Multiplication using shift-add technique

[ashfaq2419]

Dear friends,

i have to design a structure in which i have to implement some multiplications and additions/subtractions. for multiplications, i am simply using the shift-add tecchnique. e.g. if i have to multiply 51 (which is constant) with an incoming number e.g. 'a' then i am doing like, (a<<5)+(a<<4)+(a<<1)+a. it is OK for a positive number. but i want to know that if the incoming number is negative e.g. in my case it is -32 and i am using 10 bits to represent it, what should i do in order to maintain the rules of multiplications that a +*+=+, +*-=- etc. i myself tried to do a little technique but it is not efficient. e.g. i am saving the MSB of the incoming number in a temporary std_logic. then after shifts and adds, i am concatenating the inverted sign_bit with the result. but here i have a problem of the incoming number is zero. in this case the result must be 0 but after concatenating a '1' with it, makes it something else.

please guide me in this regard. i need a little detail because i have worked on it for the last 2 days but to now avail.

regards

 

[jeppe]

Hi

Try this site - could be useful for you.
http://users-tima.imag.fr/cis/guyot/Cours/Oparithm/english/Multip.htm

Your welcome

 

[flymolo]

Hi
Can you please provide some code? What is the width of a signal for the result.
I dont think you will get better result by coding it by hand. Synthesizers nowadays will infer constant coefficient multiplier efficiently. I would try this:

library ieee;
use ieee.numeric_std.all;
...
  constant c : signed(6 downto 0) := to_signed(51, 7);
  signal a : signed(9 downto 0);
  signal y : signed(16 downto 0);
begin
  y <= a*c;
...

there's always a little confusion with signed/unsigned Never mix both in one expression.
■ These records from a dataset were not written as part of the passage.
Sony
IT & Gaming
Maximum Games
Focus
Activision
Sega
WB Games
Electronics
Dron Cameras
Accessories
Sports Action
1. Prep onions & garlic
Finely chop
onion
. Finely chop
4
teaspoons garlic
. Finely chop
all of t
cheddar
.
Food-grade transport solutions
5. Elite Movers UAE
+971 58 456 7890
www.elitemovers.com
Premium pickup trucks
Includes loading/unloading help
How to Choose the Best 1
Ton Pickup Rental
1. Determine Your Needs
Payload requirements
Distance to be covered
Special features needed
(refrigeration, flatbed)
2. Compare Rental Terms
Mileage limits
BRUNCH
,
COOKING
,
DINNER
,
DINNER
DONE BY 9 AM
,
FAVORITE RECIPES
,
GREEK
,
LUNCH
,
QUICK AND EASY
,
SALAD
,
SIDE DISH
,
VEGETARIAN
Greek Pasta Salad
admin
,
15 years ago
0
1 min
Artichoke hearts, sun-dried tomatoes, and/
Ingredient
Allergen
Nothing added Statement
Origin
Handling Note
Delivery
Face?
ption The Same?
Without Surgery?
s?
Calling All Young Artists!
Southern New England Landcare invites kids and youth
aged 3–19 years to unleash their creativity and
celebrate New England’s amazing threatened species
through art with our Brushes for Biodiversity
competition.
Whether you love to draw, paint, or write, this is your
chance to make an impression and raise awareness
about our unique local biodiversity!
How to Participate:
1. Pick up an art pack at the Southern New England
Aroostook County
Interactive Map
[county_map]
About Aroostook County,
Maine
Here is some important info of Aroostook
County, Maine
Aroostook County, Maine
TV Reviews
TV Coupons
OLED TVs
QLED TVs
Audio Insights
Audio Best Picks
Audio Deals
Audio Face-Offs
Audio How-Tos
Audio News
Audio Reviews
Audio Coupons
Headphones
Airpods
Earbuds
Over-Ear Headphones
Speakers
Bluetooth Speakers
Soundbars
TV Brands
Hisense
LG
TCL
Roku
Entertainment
It's pretty popular topic here on forum, youll find out why tu use numeric_std package instead std_logic for arithmetic.
If you want to stick with your initial description im not sure for now. But maybe extending the constant with leading 0 will help. You would have 10bit and 7bit operands, result will be 17 bit wide.
PS. I checked implementation on Spartan3 FPGA, you will get 47 LUT's (4-input) with description above. Its pretty cheap

 

[ashfaq2419]

dear friends,

the problem has been solved. because what i am doing now is, that e,g. i have to multiply some variable 'x' with 51. it means it can be written as x*(51) or x*(32+16+2+1) or (x<<5 + x<<4 + x<<1 + x). now let us suppose that x is 10 bits wide. it means that i should sign extend all the shifts up to 10+y where y is the maximum shift in this whole calculation. in this way i will preserve the sign of x. after doing this multiplication, i can normalize the result by taking some useful upper bits.

anyhow i am really very thankful to all the friends. but if somebody have some better idea he/she is welcome and i thanks in advance.

regards